Case Study: Assessing an LLM System
Learning Objectives
- You can assess an LLM system by looking at architecture, risks, and safeguards together.
- You can identify strengths and weaknesses in a realistic course-level design.
- You can propose concrete improvements based on the concepts of the course.
This chapter brings the course together through one case study. The goal is not to find a single perfect answer, but to practice the kind of structured judgment that software engineering with LLMs requires.
The system
Suppose that a university department wants to build an internal command-line assistant for teaching staff. The assistant helps staff members answer student questions about course policies and create follow-up tickets for issues that need manual handling.
The system has these capabilities:
- it retrieves information from a collection of course policy documents and FAQs,
- it can look up a small schedule file with known deadlines,
- it can create a support ticket through a tool call,
- and it logs prompts, retrieved chunks, answers, and tool calls for later review.
Figure 1 shows a simplified architecture.
What looks strong in this design
Several design choices are promising:
- the assistant is scoped to internal staff use rather than unrestricted public use,
- it retrieves course-specific material instead of relying only on model memory,
- it uses explicit tools for schedule lookup and ticket creation,
- and it keeps logs that can support debugging and review.
These choices suggest that the team is trying to build a system, not only a prompt.
What could go wrong
The same design also creates risks.
Risk 1: Untrusted retrieved text
If the policy documents or FAQs contain stale, ambiguous, or manipulated text, retrieval may supply weak context. A model that sounds confident can still misstate the rules.
Risk 2: Over-automation of ticket creation
If the ticket creation tool is called too freely, the assistant may create unnecessary or misleading tickets. This risk grows if the model can interpret vague user input as a request for action.
Risk 3: Privacy in logs
If staff questions contain student names, identifiers, or sensitive circumstances, the logs may store more personal information than necessary.
Risk 4: False confidence
Even when the assistant cites retrieved chunks, the answer may still be incomplete or based on the wrong chunk. Users may trust a polished answer more than they should.
Questions to ask when assessing the system
When you review a design like this, useful questions include:
- Which inputs are trusted, and which are untrusted?
- What actions can happen without human approval?
- What data is stored in logs, and who can access it?
- How would the team know whether the retrieval and answers are actually good enough?
- What happens if the system cannot find enough evidence in the documents?
These questions link directly back to the earlier parts of the course: specification, validation, retrieval, evaluation, tools, and oversight all matter here.
A short interaction to assess
It is often easier to judge a system when we look at one concrete interaction rather than only at the architecture diagram. Suppose that a staff member asks:
A student says they missed the deadline because of illness. Can they still submit, and should I create a support ticket?
Assume that the assistant retrieves one policy chunk about late penalties, one FAQ chunk saying that documented medical cases must be reviewed manually, and a schedule entry containing the original deadline. It then replies:
Students normally lose 5% per late day. Because illness was mentioned, I have created a support ticket for manual review.
This answer has one good property and one worrying property. The good property is that the assistant used local documentation instead of answering entirely from model memory. The worrying property is that it took an action immediately. A human reviewer should ask whether ticket creation really belongs on the same autonomy level as answering a question about policy. The system may need a confirmation step even if the policy answer itself is acceptable.
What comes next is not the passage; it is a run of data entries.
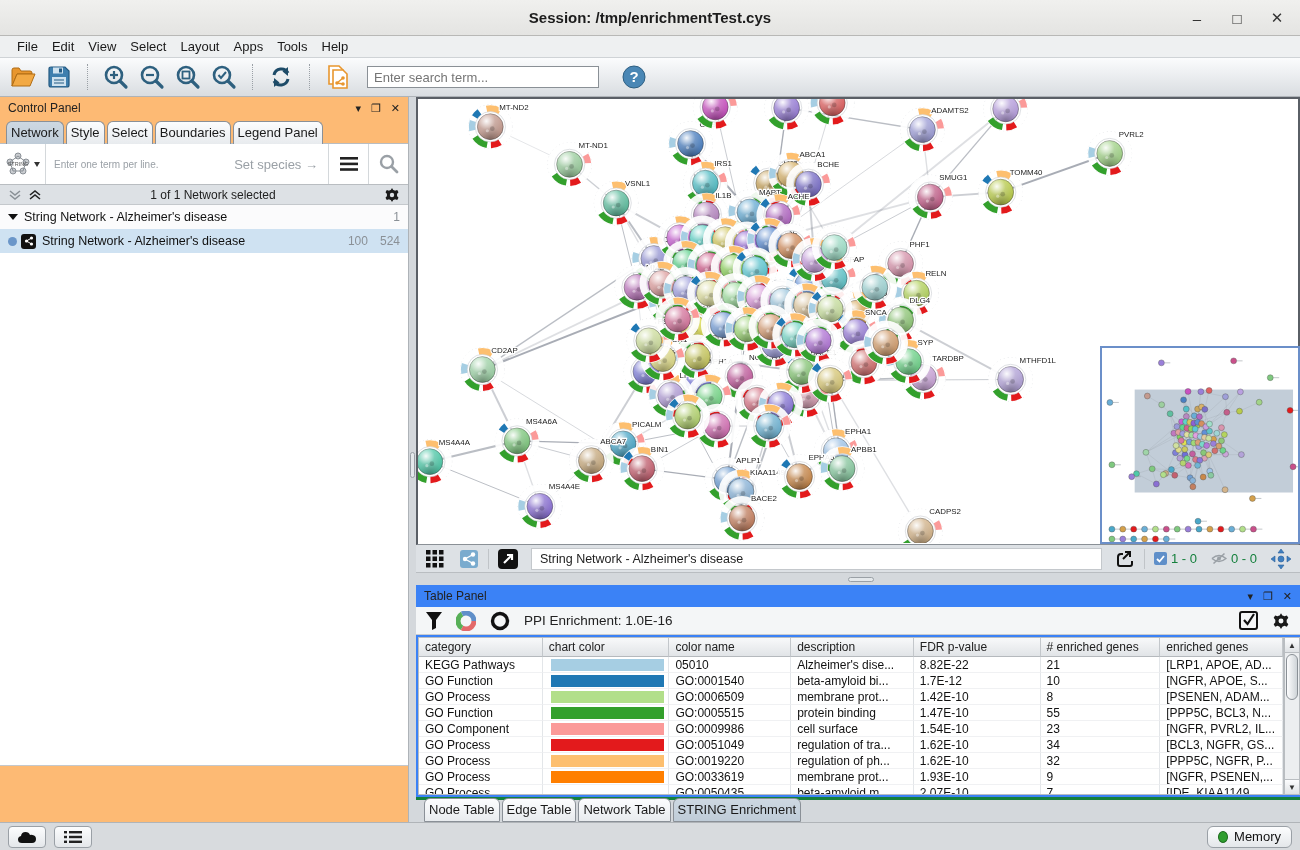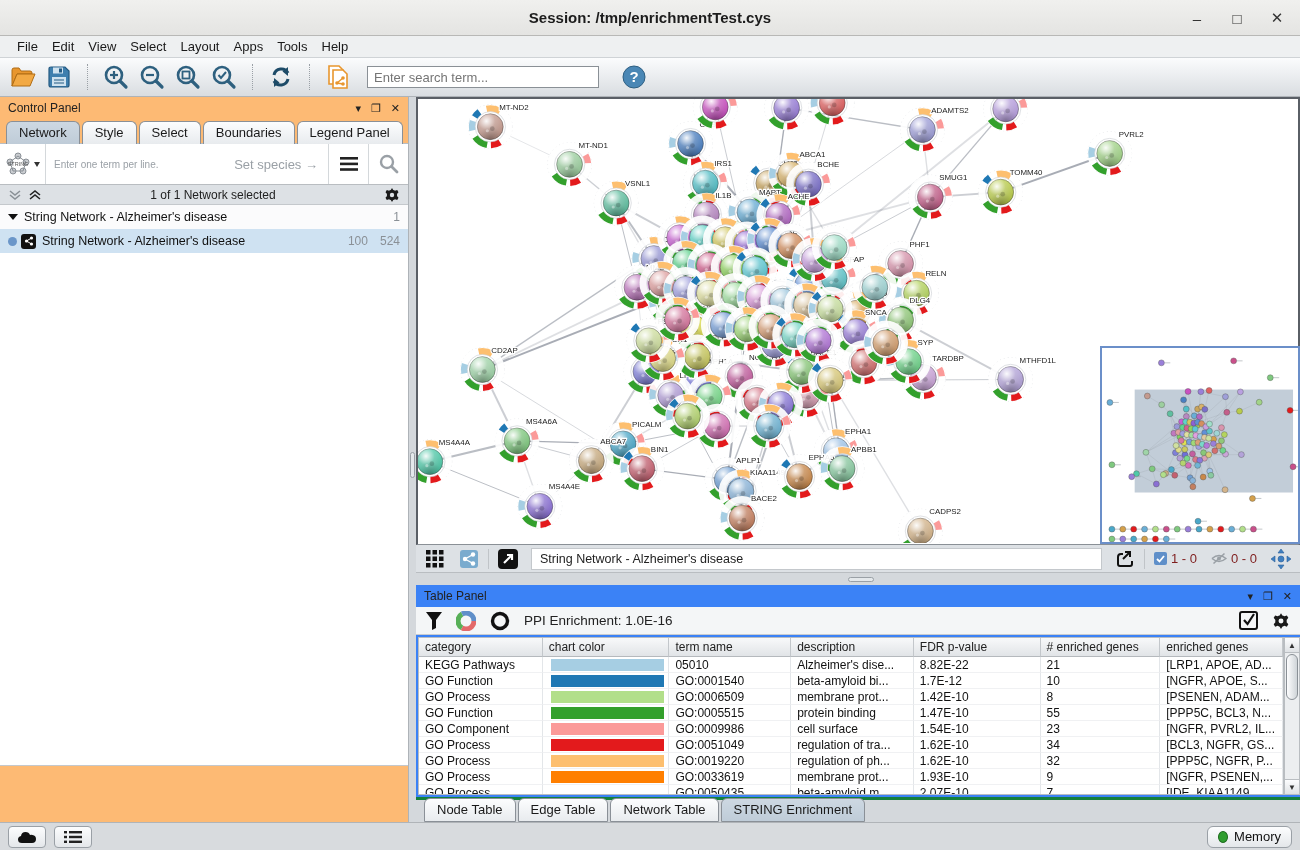"Network" .tab { padding: 3px 12px 4px -> 3px 4px 4px }
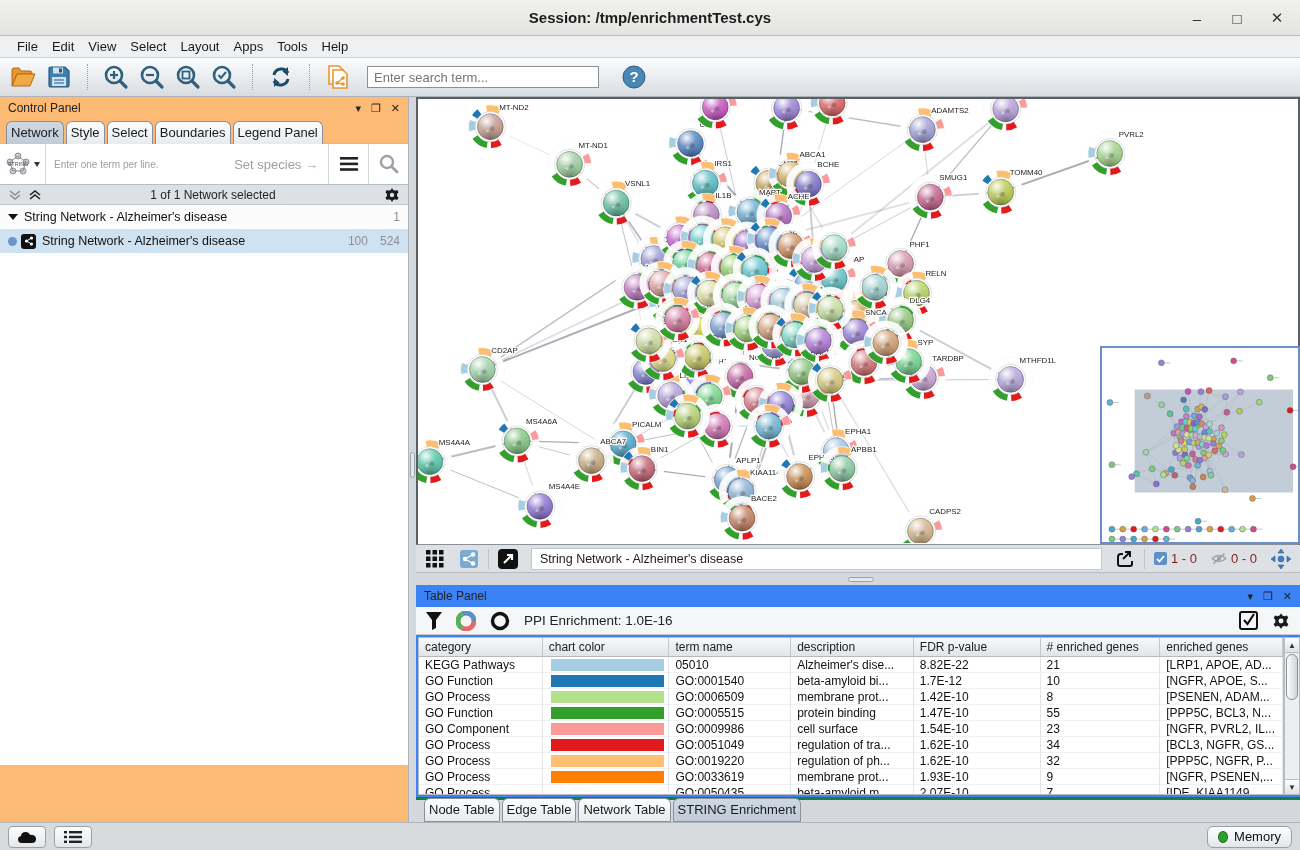"1 - 0" .nt-ind { color: #7f1d1d -> #15803d }
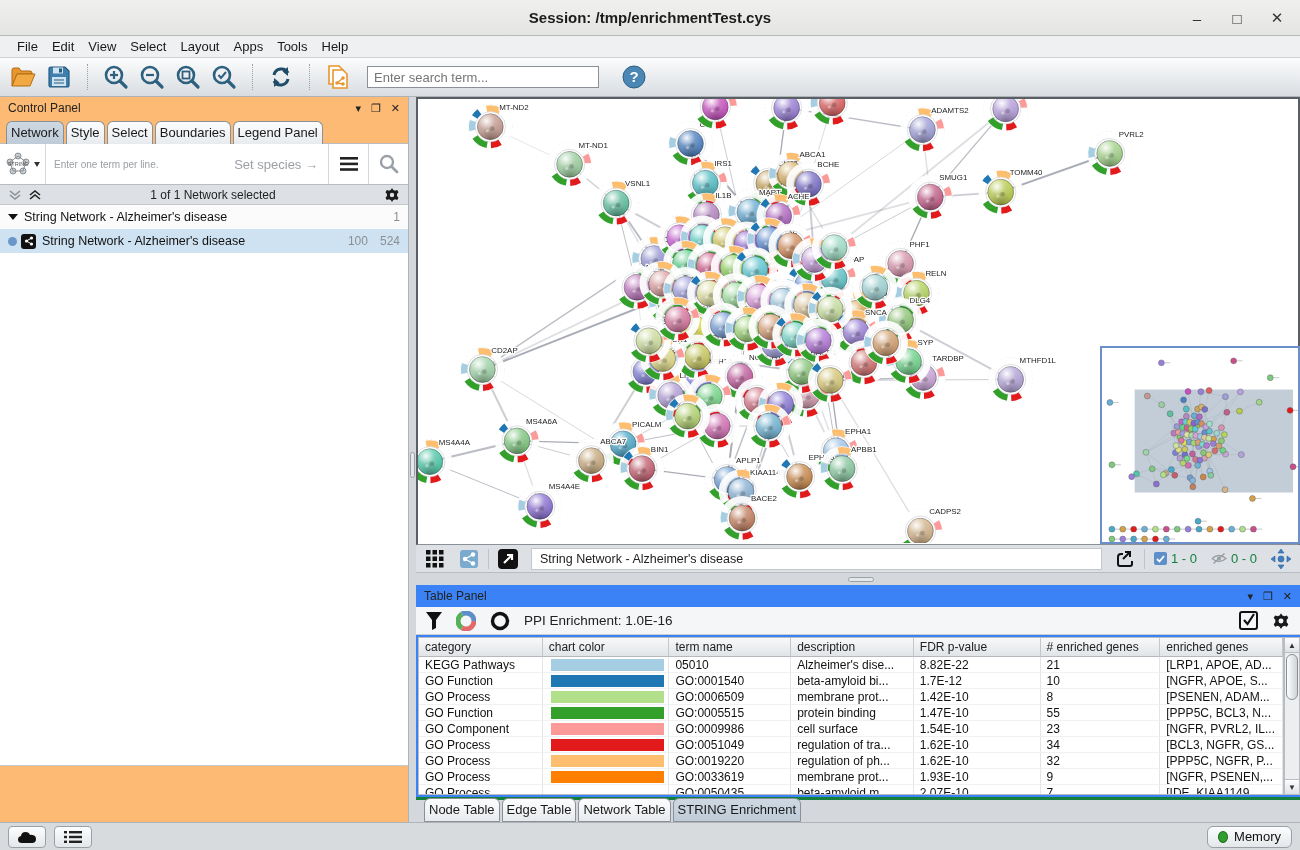"term name" div.th { text: term -> color }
The same interaction also raises a logging question. If the original staff query included the student’s name or a medical detail, does the log store that information permanently? If so, the team should justify why that data is needed and whether it could be minimized or redacted.
If the team wanted a safer starting point for the assistant behavior, it could treat the prompt as part of the safeguard design. For example, a safer system prompt might say:
You are an internal course-support assistant for teaching staff.
Answer using only the supplied policy and schedule context.
If the context is insufficient, say so clearly.
If the context suggests that a case requires manual handling, recommend manual review or ticket creation, but do not claim that a ticket has already been created unless the application explicitly confirms that action elsewhere.This does not replace tool permissions or approval boundaries, but it aligns the prompt with them. The model is being asked to recommend a next step, not to blur recommendation and execution.
Possible improvements
A stronger version of the system could:
- require human confirmation before creating a ticket,
- redact or minimize sensitive information in logs,
- instruct the model to answer only from retrieved context and to say when evidence is missing,
- store citations with the answer so reviewers can inspect the source,
- and maintain a small evaluation set of common support questions.
None of these changes makes the system perfect. Together, they make it easier to understand, control, and improve.
Another useful improvement would be to separate recommendation from execution more clearly. The assistant could suggest that a ticket may be needed, show the evidence it used, and then require explicit human confirmation before the tool call is allowed to run. This preserves the productivity benefit while reducing the risk of silent over-automation.
What this case study teaches
A realistic LLM system should be judged as a whole:
- the model,
- the prompts,
- the retrieved data,
- the tools,
- the validation logic,
- and the human workflow.
A narrow question such as “Is the model good?” misses most of what matters in actual software engineering.